1. Syne of the Times, Glasgow Royal Concert Hall, 17 January: The festival’s opening concert sees creative producer Donald Shaw revisit his Harvest project, with established names joining emerging young talent from Scotland and Galicia.
2. Kathleen MacInnes & amiina, Glasgow Royal Concert Hall, 19 January: Smoky-voiced Gaelic singer MacInnes is accompanied by Iceland’s amiina, formerly associated with Nordic rockers Sigur Rós.
3. Jenna Reid & Harris Playfair with Mr McFall’s Chamber, Glasgow Royal Concert Hall, 20 January: Highly engaging duo of Shetland fiddler Reid and pianist Playfair joined by the left-field McFall’s Chamber.
4. Catrin Finch & Seckou Keita, Mackintosh Church, 24 January: Inspired duo of Welsh harpist and Malian kora player, performing in Charles Rennie Mackintosh’s beautiful Queen’s Cross Church.

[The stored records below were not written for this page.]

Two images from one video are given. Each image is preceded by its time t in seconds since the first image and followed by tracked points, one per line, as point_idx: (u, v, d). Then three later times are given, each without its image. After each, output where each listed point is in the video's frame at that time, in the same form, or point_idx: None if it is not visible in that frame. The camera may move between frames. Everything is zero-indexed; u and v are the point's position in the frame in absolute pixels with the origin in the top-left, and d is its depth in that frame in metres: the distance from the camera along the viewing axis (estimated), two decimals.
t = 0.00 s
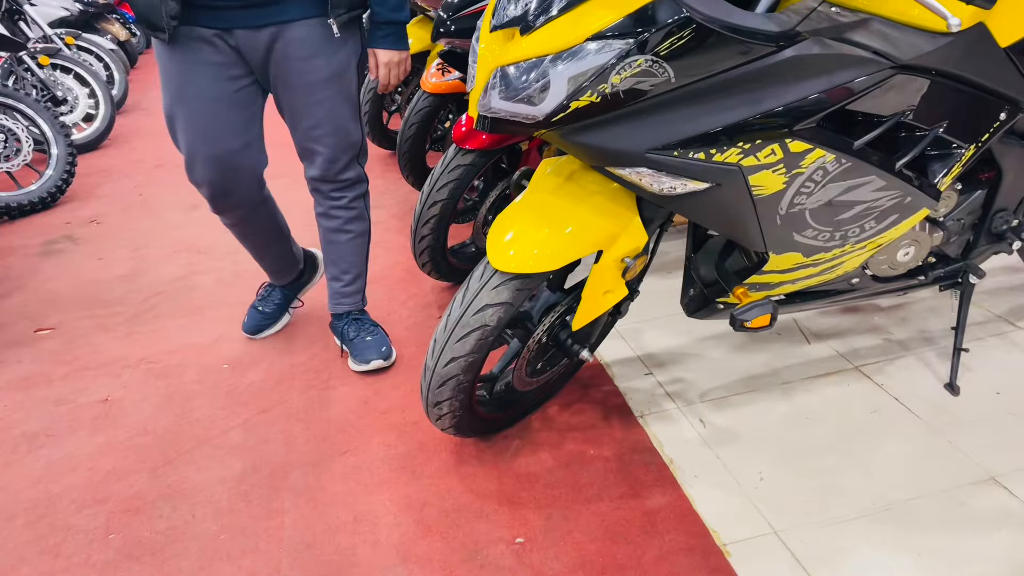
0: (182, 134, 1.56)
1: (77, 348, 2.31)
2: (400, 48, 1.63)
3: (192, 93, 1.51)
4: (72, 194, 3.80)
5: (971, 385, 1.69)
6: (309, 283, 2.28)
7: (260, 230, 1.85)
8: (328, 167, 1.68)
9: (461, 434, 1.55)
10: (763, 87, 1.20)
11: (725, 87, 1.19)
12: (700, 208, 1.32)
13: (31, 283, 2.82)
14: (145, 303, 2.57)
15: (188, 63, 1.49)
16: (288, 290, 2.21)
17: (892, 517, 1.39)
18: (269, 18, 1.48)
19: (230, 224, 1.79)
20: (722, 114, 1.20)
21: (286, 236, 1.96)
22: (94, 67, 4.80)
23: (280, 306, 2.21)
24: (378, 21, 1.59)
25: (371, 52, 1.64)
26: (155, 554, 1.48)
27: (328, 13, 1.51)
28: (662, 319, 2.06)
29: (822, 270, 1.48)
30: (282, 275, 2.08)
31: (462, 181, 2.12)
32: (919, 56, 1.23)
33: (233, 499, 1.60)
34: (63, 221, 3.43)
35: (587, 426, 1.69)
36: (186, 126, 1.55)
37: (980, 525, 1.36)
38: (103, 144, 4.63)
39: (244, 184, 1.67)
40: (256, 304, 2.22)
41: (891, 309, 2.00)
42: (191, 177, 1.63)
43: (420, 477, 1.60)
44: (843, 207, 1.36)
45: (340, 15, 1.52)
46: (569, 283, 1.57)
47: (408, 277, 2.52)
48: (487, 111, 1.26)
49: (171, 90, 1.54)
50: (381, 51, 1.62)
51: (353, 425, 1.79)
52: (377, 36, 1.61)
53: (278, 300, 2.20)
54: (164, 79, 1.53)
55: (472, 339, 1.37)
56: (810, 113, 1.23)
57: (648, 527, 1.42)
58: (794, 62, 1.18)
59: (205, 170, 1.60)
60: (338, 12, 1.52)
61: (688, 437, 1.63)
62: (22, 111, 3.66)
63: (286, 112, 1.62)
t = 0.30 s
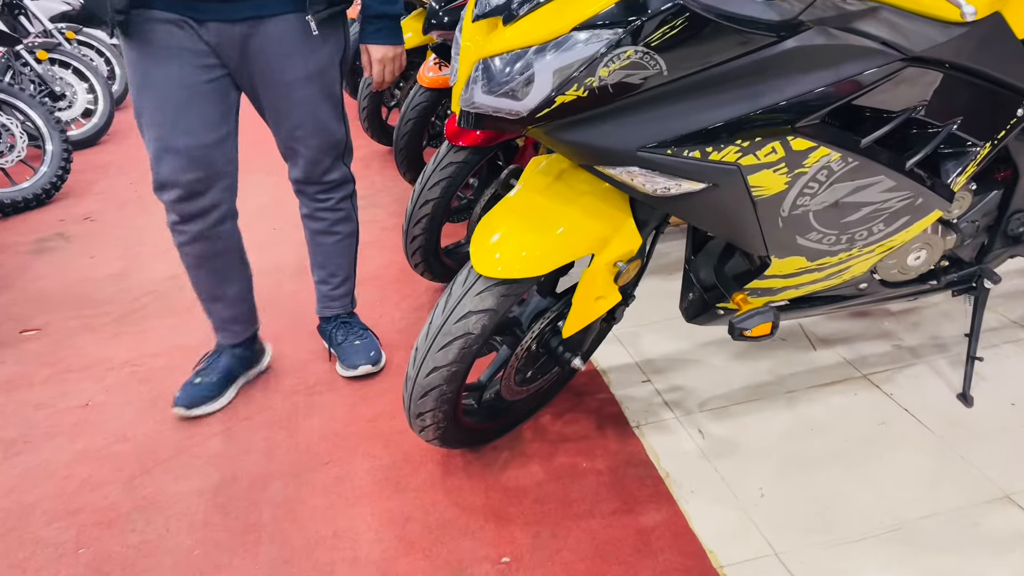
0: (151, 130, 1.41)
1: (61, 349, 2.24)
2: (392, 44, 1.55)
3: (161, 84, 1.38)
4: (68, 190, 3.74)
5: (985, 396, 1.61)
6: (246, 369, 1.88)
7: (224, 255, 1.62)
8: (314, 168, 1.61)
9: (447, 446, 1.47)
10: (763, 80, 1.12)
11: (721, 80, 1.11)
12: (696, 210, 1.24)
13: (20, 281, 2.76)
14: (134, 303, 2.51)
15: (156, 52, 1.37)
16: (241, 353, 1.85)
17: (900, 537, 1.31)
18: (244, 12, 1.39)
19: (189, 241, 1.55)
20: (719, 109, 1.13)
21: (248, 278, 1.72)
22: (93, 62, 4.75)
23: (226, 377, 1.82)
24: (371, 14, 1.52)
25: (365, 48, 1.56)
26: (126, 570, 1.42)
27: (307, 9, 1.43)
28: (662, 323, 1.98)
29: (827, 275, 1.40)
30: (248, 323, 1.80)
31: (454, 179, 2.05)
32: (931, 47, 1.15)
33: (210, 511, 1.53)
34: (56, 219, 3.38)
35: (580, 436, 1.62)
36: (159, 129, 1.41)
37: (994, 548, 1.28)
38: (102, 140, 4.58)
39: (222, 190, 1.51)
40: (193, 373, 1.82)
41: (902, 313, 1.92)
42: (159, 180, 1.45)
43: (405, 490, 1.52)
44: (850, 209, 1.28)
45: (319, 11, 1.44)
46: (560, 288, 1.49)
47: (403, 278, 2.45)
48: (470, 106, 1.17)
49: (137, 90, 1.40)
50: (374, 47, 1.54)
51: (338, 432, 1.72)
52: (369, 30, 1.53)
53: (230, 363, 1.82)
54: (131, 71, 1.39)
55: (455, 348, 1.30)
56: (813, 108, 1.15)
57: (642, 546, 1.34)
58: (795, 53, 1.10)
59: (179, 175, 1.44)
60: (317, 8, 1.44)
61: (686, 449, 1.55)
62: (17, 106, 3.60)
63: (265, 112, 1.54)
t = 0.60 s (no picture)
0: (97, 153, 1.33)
1: (34, 359, 2.18)
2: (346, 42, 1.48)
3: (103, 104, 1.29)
4: (50, 194, 3.67)
5: (979, 408, 1.55)
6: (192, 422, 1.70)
7: (177, 282, 1.51)
8: (274, 178, 1.53)
9: (421, 463, 1.41)
10: (743, 84, 1.07)
11: (700, 85, 1.06)
12: (676, 220, 1.18)
13: None
14: (111, 310, 2.44)
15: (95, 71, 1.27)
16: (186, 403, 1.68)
17: (890, 560, 1.26)
18: (188, 19, 1.28)
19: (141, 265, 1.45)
20: (697, 115, 1.07)
21: (202, 310, 1.58)
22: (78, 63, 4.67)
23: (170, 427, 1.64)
24: (316, 13, 1.44)
25: (313, 48, 1.48)
26: None
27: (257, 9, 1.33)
28: (649, 331, 1.93)
29: (815, 285, 1.34)
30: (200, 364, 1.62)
31: (434, 184, 1.98)
32: (919, 49, 1.10)
33: (177, 532, 1.47)
34: (37, 223, 3.31)
35: (562, 451, 1.56)
36: (105, 150, 1.32)
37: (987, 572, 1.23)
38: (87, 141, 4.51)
39: (183, 210, 1.44)
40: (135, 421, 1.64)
41: (895, 321, 1.86)
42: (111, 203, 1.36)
43: (379, 509, 1.47)
44: (837, 218, 1.22)
45: (270, 10, 1.34)
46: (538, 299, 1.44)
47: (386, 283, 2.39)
48: (438, 112, 1.12)
49: (77, 108, 1.31)
50: (325, 48, 1.47)
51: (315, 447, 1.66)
52: (315, 29, 1.45)
53: (174, 412, 1.64)
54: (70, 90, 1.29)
55: (426, 365, 1.24)
56: (797, 114, 1.09)
57: (622, 569, 1.29)
58: (776, 57, 1.05)
59: (138, 198, 1.36)
60: (268, 6, 1.33)
61: (670, 464, 1.50)
62: None
63: (217, 123, 1.44)
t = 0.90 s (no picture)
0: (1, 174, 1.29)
1: None
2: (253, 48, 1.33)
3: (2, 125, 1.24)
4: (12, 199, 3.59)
5: (943, 411, 1.55)
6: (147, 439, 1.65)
7: (113, 297, 1.48)
8: (198, 199, 1.44)
9: (379, 477, 1.38)
10: (693, 90, 1.05)
11: (650, 90, 1.04)
12: (632, 228, 1.16)
13: None
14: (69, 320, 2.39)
15: None
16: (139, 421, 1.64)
17: (853, 569, 1.24)
18: (80, 34, 1.20)
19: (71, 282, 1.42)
20: (648, 121, 1.05)
21: (144, 323, 1.56)
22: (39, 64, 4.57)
23: (121, 446, 1.60)
24: (218, 16, 1.29)
25: (214, 53, 1.33)
26: None
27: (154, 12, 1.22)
28: (615, 335, 1.90)
29: (776, 291, 1.33)
30: (149, 375, 1.60)
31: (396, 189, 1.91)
32: (874, 52, 1.08)
33: (128, 551, 1.43)
34: None
35: (524, 461, 1.53)
36: (10, 173, 1.28)
37: None
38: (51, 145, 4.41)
39: (109, 226, 1.41)
40: (86, 439, 1.60)
41: (860, 323, 1.85)
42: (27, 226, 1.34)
43: (336, 524, 1.43)
44: (794, 224, 1.21)
45: (171, 14, 1.23)
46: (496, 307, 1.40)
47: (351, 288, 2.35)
48: (386, 119, 1.07)
49: None
50: (227, 54, 1.32)
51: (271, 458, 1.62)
52: (218, 33, 1.30)
53: (125, 432, 1.60)
54: None
55: (378, 379, 1.22)
56: (748, 119, 1.08)
57: None
58: (726, 62, 1.03)
59: (53, 219, 1.33)
60: (165, 9, 1.22)
61: (633, 473, 1.48)
62: None
63: (128, 148, 1.35)
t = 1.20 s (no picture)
0: None
1: None
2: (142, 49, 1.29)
3: None
4: None
5: (892, 411, 1.56)
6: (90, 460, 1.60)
7: (38, 317, 1.44)
8: (113, 222, 1.38)
9: (329, 490, 1.36)
10: (633, 97, 1.05)
11: (590, 98, 1.04)
12: (577, 236, 1.16)
13: None
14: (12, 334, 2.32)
15: None
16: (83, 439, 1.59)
17: (801, 571, 1.25)
18: None
19: None
20: (589, 129, 1.05)
21: (75, 341, 1.52)
22: None
23: (63, 465, 1.55)
24: (104, 18, 1.24)
25: (103, 56, 1.28)
26: None
27: (51, 18, 1.20)
28: (571, 340, 1.89)
29: (724, 295, 1.33)
30: (83, 395, 1.56)
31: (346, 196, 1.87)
32: (811, 58, 1.09)
33: (68, 574, 1.39)
34: None
35: (477, 471, 1.52)
36: None
37: None
38: None
39: (24, 245, 1.36)
40: (26, 460, 1.56)
41: (811, 325, 1.87)
42: None
43: (285, 540, 1.41)
44: (737, 229, 1.22)
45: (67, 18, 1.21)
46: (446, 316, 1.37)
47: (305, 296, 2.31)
48: (325, 128, 1.03)
49: None
50: (116, 58, 1.28)
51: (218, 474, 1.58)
52: (106, 36, 1.25)
53: (66, 450, 1.56)
54: None
55: (322, 392, 1.21)
56: (689, 126, 1.08)
57: None
58: (663, 70, 1.03)
59: None
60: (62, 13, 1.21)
61: (586, 480, 1.47)
62: None
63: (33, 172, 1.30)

5. Julie Fowlis & Duncan Chisholm: An Treas Suaile, Glasgow Royal Concert Hall, 24 January: Fowlis and Chisholm’s multi-media commemoration of the Iolaire tragedy, when 201 servicemen drowned yards away from their native Lewis on New Year’s Day 1919.
6. Shooglenifty/Kinnaris Quintet, Barrowland, 25 January: Glorious mayhem as “acid croft” pioneers Shooglenifty share the bill with the powerful new string quintet.
7. Grace & Danger: A Celebration of John Martyn, Glasgow Royal Concert Hall, 27 January: Intriguingly assorted cast including Paul Weller, Eddie Reader and Eric Bibb combine to celebrate the unique talent of the late John Martyn.
8. Karine Polwart & Kris Drever with the Scottish Chamber Orchestra, King’s Theatre, 27 January: Two premier singer-songwriters join the SCO in this historic theatre to perform songs old and new, arranged by Pippa Murphy and Kate St John.
9. Rhiannon Giddens: Celtic Blues with Scottish Opera Orchestra, Glasgow Royal Concert Hall, 28 January: Rhiannon Giddens is a singer of compelling authority, ranging from Afro-American heritage to Celtic roots, here accompanied by the “Celtic Blues Orchestra”.
10. Loudon Wainwright III, Glasgow Royal Concert Hall, 30 January: The witty and excoriatingly candid chronicler of domestic strife and personal chaos returns to Celtic Connections, supported by the great Irish singer Karan Casey.